Director Julius Avery (Son of a Gun, Overlord) does what he can, but the material simply isn’t there. Stallone is very good here as the anti-superhero, giving a gruff performance and letting loose at the end. Walton isn’t bad, conveying that “every kid” persona without being annoying. . . that particular trait goes to Moises Arias as Reza. He just bugged me with his over-the-top mugging. Dascha Polanco has a nice role as Sam’s mom and Martin Starr does a nice turn as the book store owner/Samaritan author. Then there’s Asbaek as the sinister Cyrus, whom you may remember as Euron Greyjoy in Game of Thrones. He’s the only one looking like he’s having any fun here. With his crazy eyes and Joker-like unpredictable behavior, he’s actually a worthy villain. Too bad the rest of the movie didn’t follow suit.
**Now streaming exclusively on Amazon Prime
The Return of Captain Invincible (1983)
This is a perfect example of how not to make a movie. Directed by Phillipe Mora, whose history of truly bad films is well known (The Howling III, Communion, Pterodactyl Women From Beverly Hills), and with a shoestring budget that shows!
Captain Invincible (Alan Arkin) is a true-blue American hero, gallantly fighting crime in the 40’s & 50’s, but after facing the “Red Scare” in the 1950’s, he’s labeled a Communist and flees to Australia to become a drunken hermit. Fast-forward to the 80’s and his old nemesis, Mr. Midnight (Christopher Lee), is up to no good as he plans on conquering the real estate market (like Lex Luthor) in NYC by using his nefarious Hypno-Ray on prospective buyers! Oh no! Aussie detective Patty Patria (Kate Fitzpatrick, looking like Glenn Close) accidentally finds the drunken Captain and informs the POTUS (Michael Pate).
After first reluctantly saying NO to his country, Captain Invincible agrees to fight evil once again, starting with a slow and painful recovery period where he has to regain his three dormant superpowers: flight, mental computer abilities, and magnetism. Needless to say, it takes a while for them to come back, while Mr. Midnight and his rat-like companion, Julius (Scott Smith) continue to wreak havoc. Midnight and his cronies try to frame the Captain and his Aussie friend to better his chances, but nothing works. Finally, Captain Invincible flies to NYC and, after getting back to his own Fortress of Solitude (inside the head of the Statue of Liberty), he figures out where Midnight is and goes after him, saving the day!

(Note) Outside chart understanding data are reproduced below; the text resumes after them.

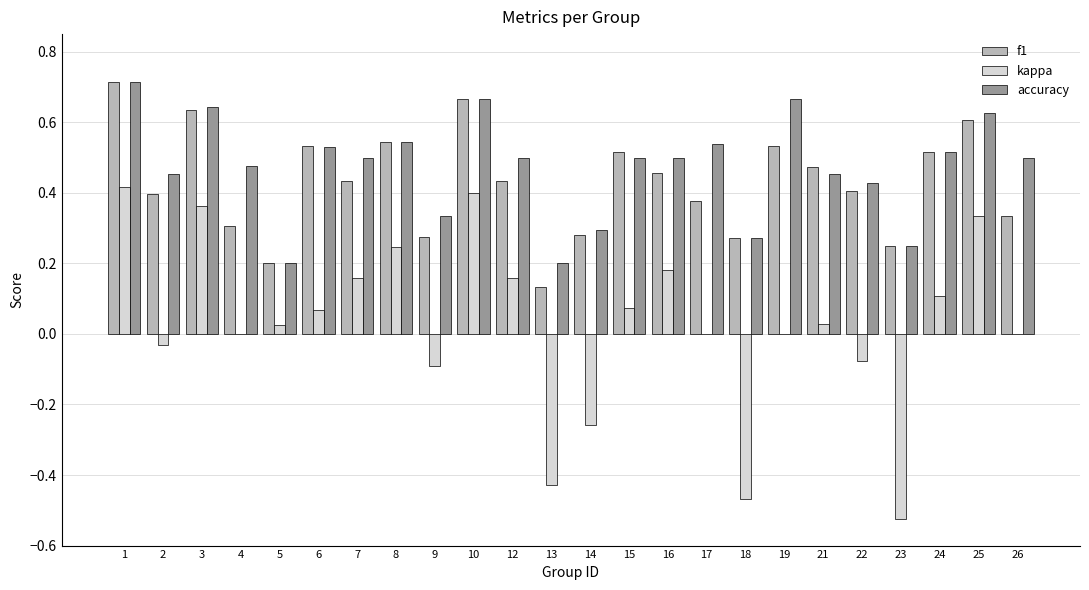

How many bars are there in total?

72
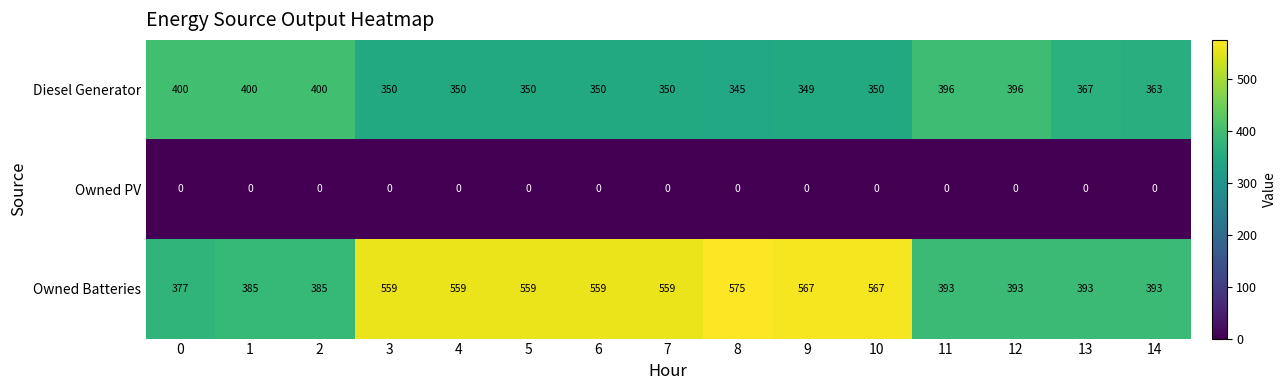

What is the total value across all series at 9?

916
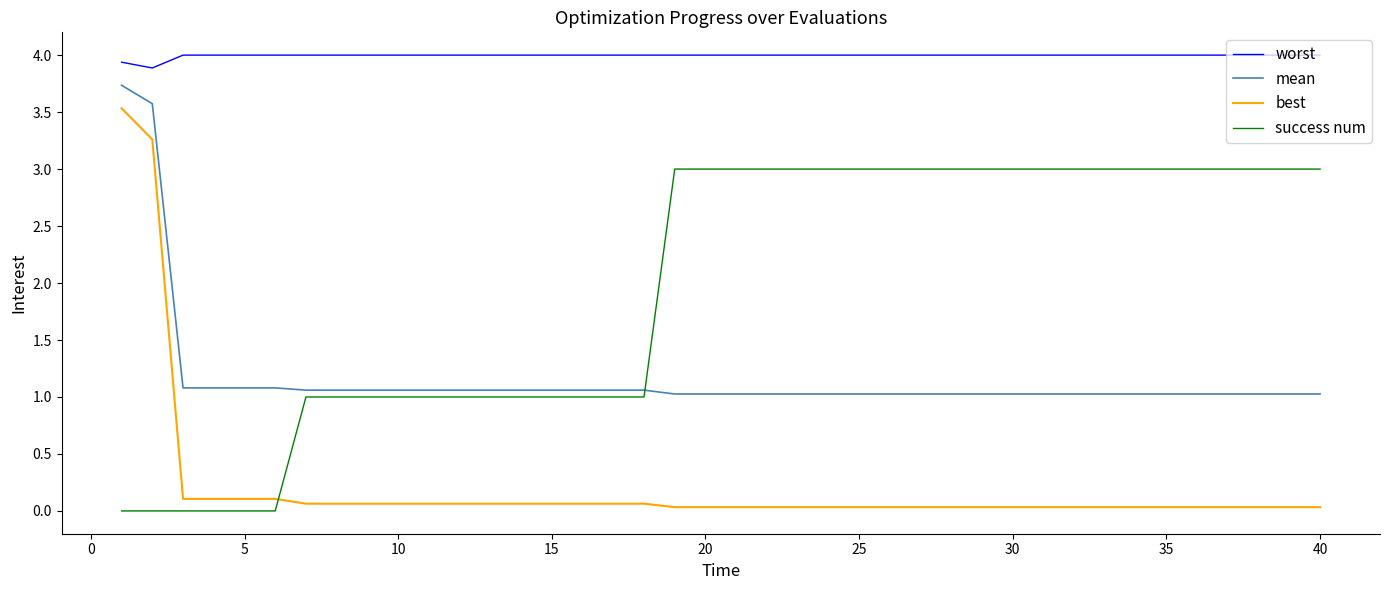

What is the minimum value for mean?

1.0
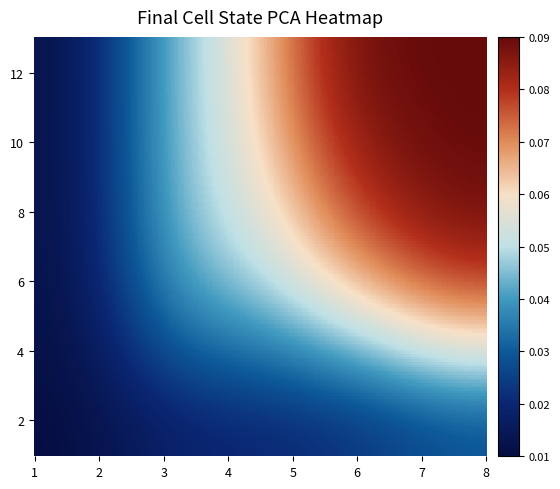

Count the 3 values in the range 1 to 2.

10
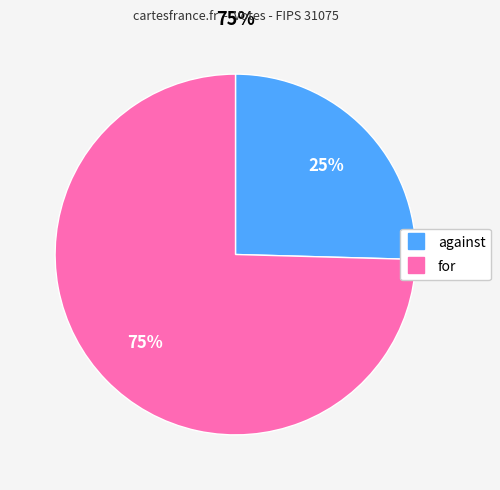

Which category accounts for the majority?

for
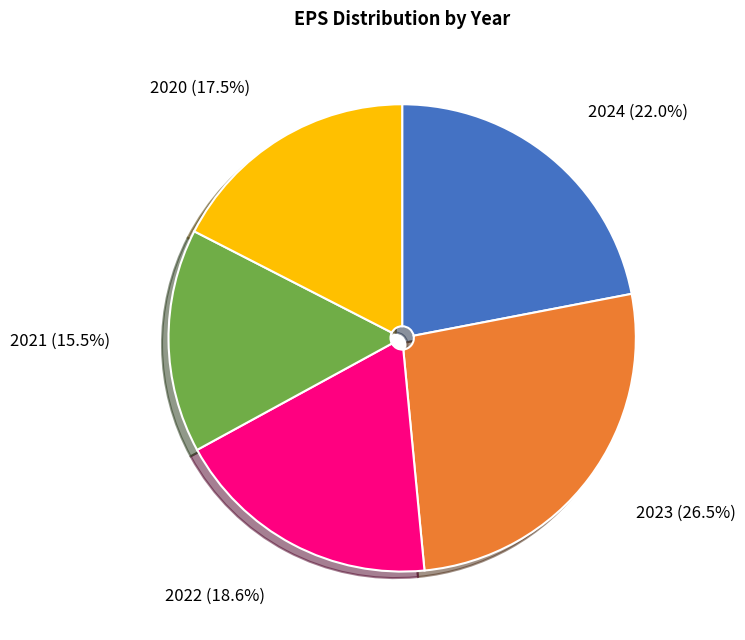

To the nearest percent, what is the average slice percentage?

20%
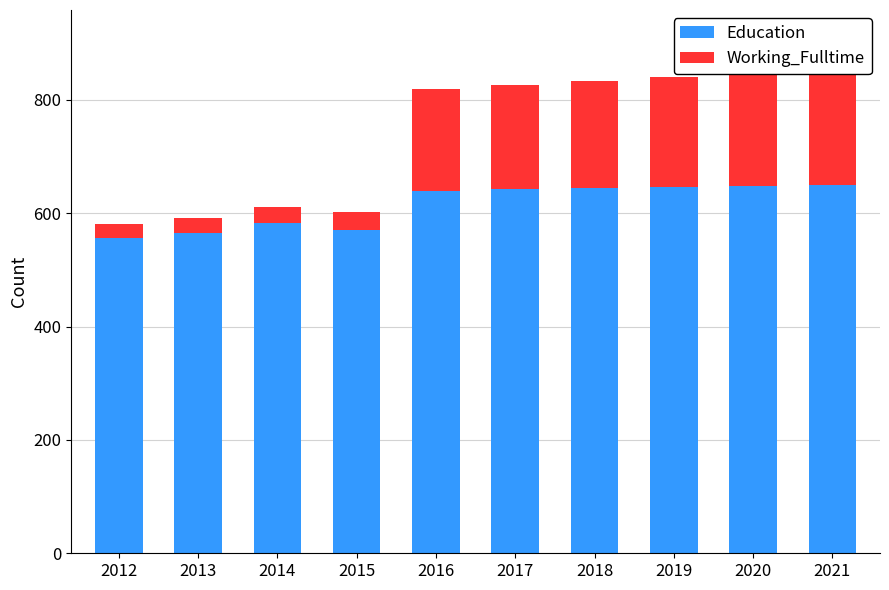

The Education series shows 644 at 2018. True or false?

True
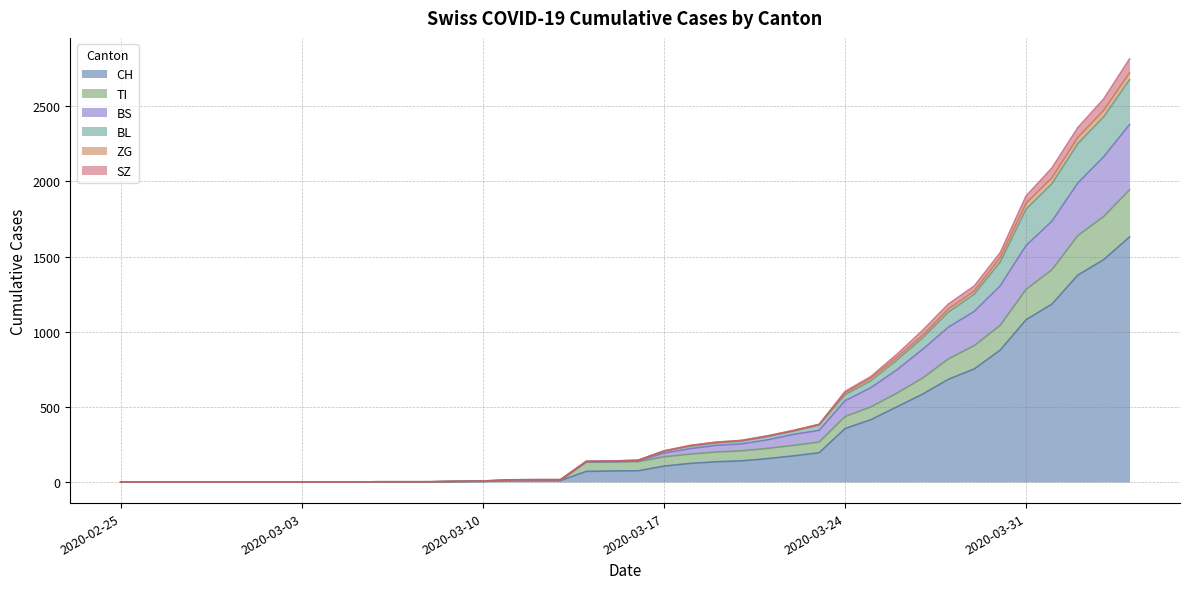

True or false: SZ has more than 2 points higher than both neighbors.

False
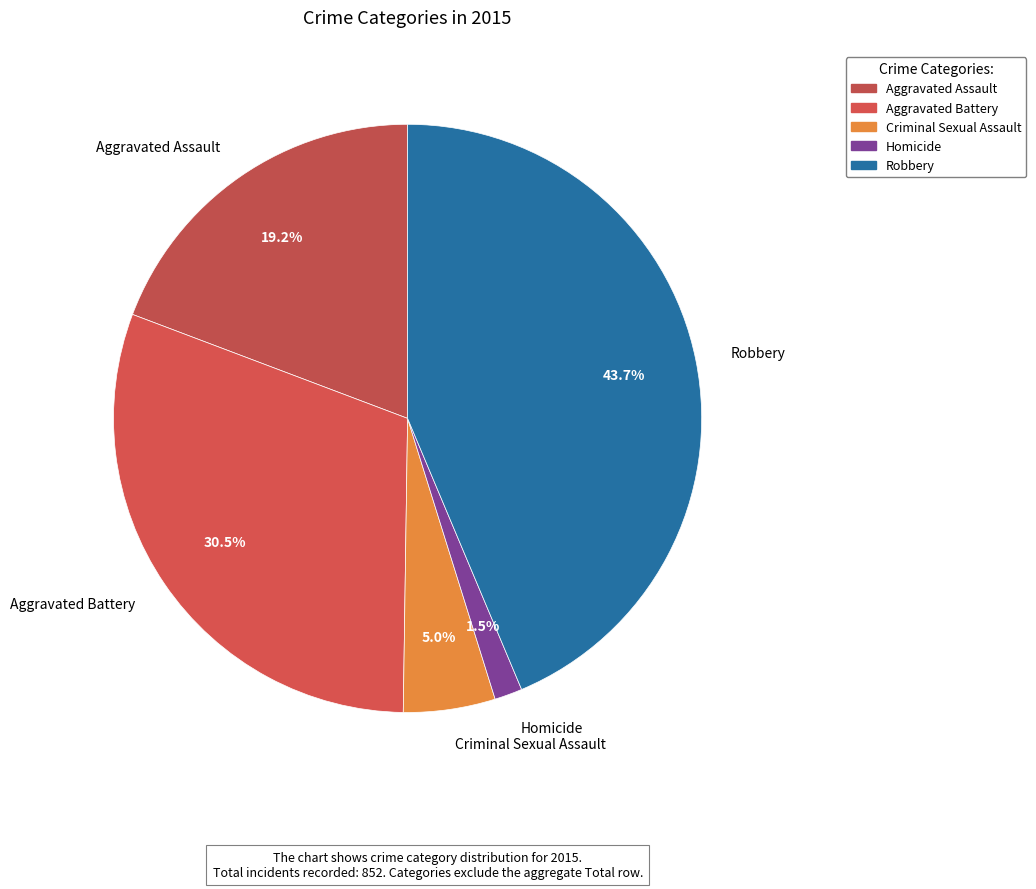

What is the smallest slice in the pie chart?

Homicide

A truly awful movie with terrible dialogue (and did I mention it’s also a musical?), yet it was written by Steven E. DeSouza who also wrote Commando, 48 Hours, Die Hard 2, The Flintstones, and many others. Of course, this was his first screenplay, so I guess it can be forgiven. The songs and dancing are instantly forgettable and are only there to piss you off as they add nothing to the movie. The acting is all over the map as many look completely lost or hamming it up, except for Lee who embraces this role like he was doing Shakespeare, bless his heart. I can’t even recommend renting/streaming this as it’s a complete waste of your time if you do. You have been warned! LOL!
Tasty Trivia: James Coburn was this close to playing Captain Invincible, but turned it down at the last minute. Why? He had a huge problem with the “vacuum cleaner scene”, where sentient vacuum cleaners attack the Captain & Patty. It’s really dumb (which is about 90% of the movie!), so I have no idea why that particular scene gave Coburn problems. Arkin questioned that scene as well, but director Mora talked him into it. Go figure.